The Royal Oak stood on Churchgate from at least the 1770s
until it was destroyed by fire on 30 June 1848 killing George Radcliffe, a
Breightmet man sleeping there for the night. [1]
Gordon Readyhough [2] claims that the location of the pub is
unknown but that it was not to be confused with a pub on nearby Paley Street
that took the Royal Oak name some time after the original pub burned down. However,
in a report for the town’s mayor on Bolton’s sanitation in 1848 - the year the
Royal Oak was destroyed - John Entwisle
puts the pub in the vicinity of Molyneux’s Yard, the Flaggs and Oliver Lane,
all of which stood roughly in front of the site of the current Churchgate
House, opposite what is now Hogarth’s, the former Capitol and Boars’s Head pub.
[3]
Bolton’s population stood at around 17,000 in 1801. By 1841
it had grown to almost 50,000 as people moved to the centre of town during the
Industrial Revolution to look for work. [4] Entwisle goes on to describe the sanitary
conditions at that time in the dirtiest part of what he had already ascertained
was a filthy town.
“In immediate contiguity [to Molyneux’s Yard]…is the Flaggs
and Oliver Lane ;
here fever had infested the whole neighbourhood. In the houses behind the Royal Oak there were
several cases; in one the husband had an attack six weeks in duration. In the
next house a family of seven, four of whom had fever, and one died. Immediately
opposite the houses is a necessary in a broken condition, the privy full, and
heaps of ashes and night soil occupied a considerable portion of the yard.
Beyond this heap of refuse is the cesspool of Molyneux’s Yard, only separated
by a wall which is part falling down.”
To give another aspect of life in Bolton in the 1840s
Entwisle analysed all the deaths in the town in the five years to 1847 and
calculated the average age of death. But in an interesting twist he also calculated
the average age of death by social class.
According to Entwisle, 116 “gentlemen and persons engaged in
professions, and their families” died at an average age of 51 years. In addition, 614 people he described as “tradesmen and their
families” died at an average age of 27 years and 2 months. But “Operatives and
their families” died at an average of just 19 years and 6 months.

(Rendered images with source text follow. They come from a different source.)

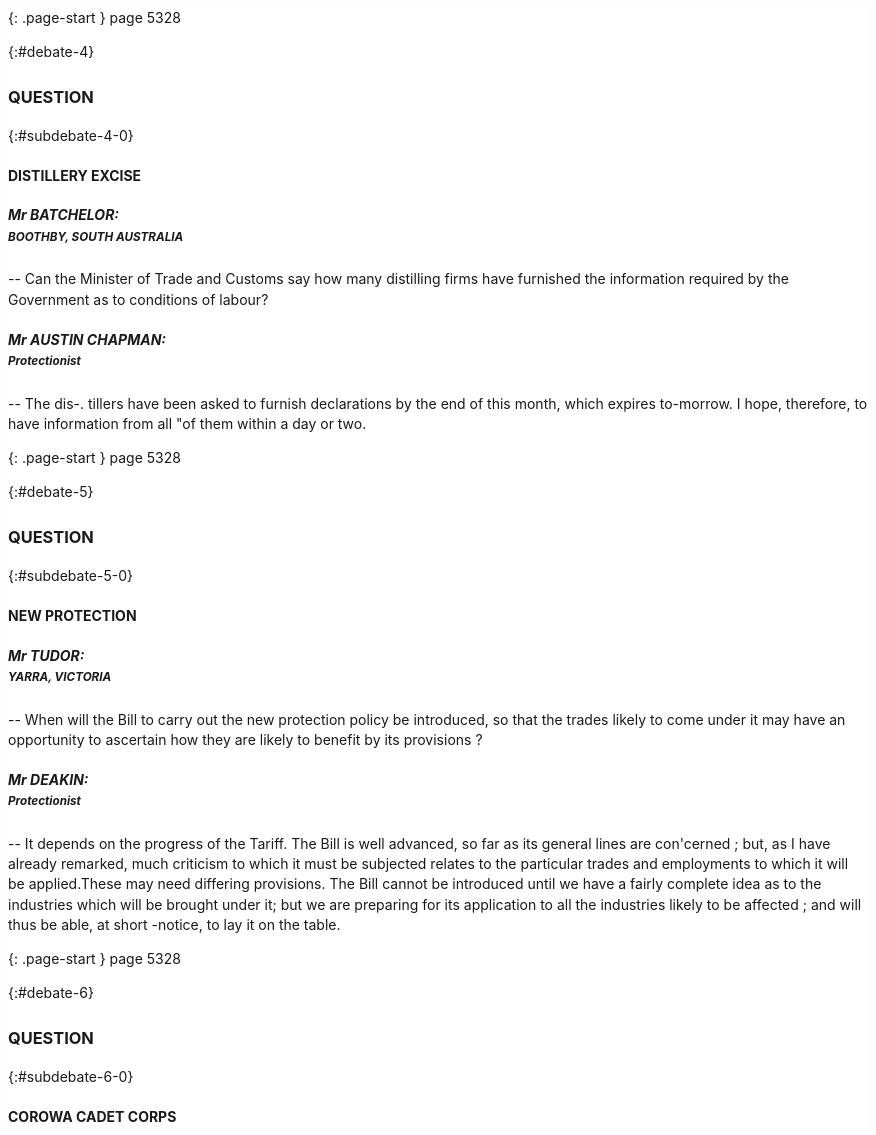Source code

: {: .page-start }
page 5328

{:#debate-4}
### QUESTION

{:#subdebate-4-0}
#### DISTILLERY EXCISE

##### Mr BATCHELOR:<br><small class="text-muted">BOOTHBY, SOUTH AUSTRALIA</small>

-- Can the Minister of Trade and Customs say how many distilling firms have furnished the information required by the Government as to conditions of labour? 

##### Mr AUSTIN CHAPMAN:<br><small class="text-muted">Protectionist</small>

-- The dis-. tillers have been asked to furnish declarations by the end of this month, which expires to-morrow. I hope, therefore, to have information from all "of them within a day or two. 

{: .page-start }
page 5328

{:#debate-5}
### QUESTION

{:#subdebate-5-0}
#### NEW PROTECTION

##### Mr TUDOR:<br><small class="text-muted">YARRA, VICTORIA</small>

-- When will the Bill to carry out the new protection policy be introduced, so that the trades likely to come under it may have an opportunity to ascertain how they are likely to benefit by its provisions ? 

##### Mr DEAKIN:<br><small class="text-muted">Protectionist</small>

-- It depends on the progress of the Tariff. The Bill is well advanced, so far as its general lines are con'cerned ; but, as I have already remarked, much criticism to which it  must be subjected  relates to the particular trades and employments to which it will be applied.These may need differing provisions. The Bill cannot be introduced until we have a fairly complete idea as to the industries which will be brought under it; but we are preparing for its application to all the industries likely to be affected ; and will thus be able, at short -notice, to lay it on the table. 

{: .page-start }
page 5328

{:#debate-6}
### QUESTION

{:#subdebate-6-0}
#### COROWA CADET CORPS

The outstanding point about this last social grouping – the
lowest of the three social classes – was their sheer number: 8142 of them. In
other words, over 90percent of the people in the town died before their 20th
birthday between the beginning of 1843 and the end of 1847. Of course a lot of
them were children – over 50percent of the children of the lower orders died by
the age of five – but with an average at death of 19, pubs like the Royal Oak
were probably losing almost all of their custom every two years simply due to
them dying off.
Fortunately, that part of town was cleaned up and Entwisle’s
report perhaps had an impact. It’s available to borrow at Bolton Central
Library and makes for grim reading. Running water was laid on in that part of
Churchgate. Molyneux’s Yard was swept away although Flaggs and Oliver Lane
remained into the 20th-century.
Entwisle couched his arguments in language the mayor and
rest of the businessmen that ran Bolton could understand: it was
counter-productive maintaining a situation where 90 percent of your workforce failed to reach the age of 20. But this was 1848, a year when revolution
was taking hold in Europe and the monied classes in Bolton couldn’t help but
look over their shoulder at the potential for social unrest.
Churchgate later became the theatre centre of Bolton with
the Grand and the Theatre Royal built on the site of the slum dwellings in the
area where the Royal Oak once stood. The theatres made way for offices in the
sixties and Churchgate House was built in their place.
[1] Annals Of Bolton, James Clegg, 1888.
[2] Bolton Pubs 1800 to 2000, Gordon Readyhough, 2000.
[3] A Report On The Sanatory Condition Of The Borough Of
Bolton, John Entwisle, 1848.
[4] Wikipedia entry on Bolton, retrieved 12 October 2014.
Figures combined for Great Bolton and Little Bolton.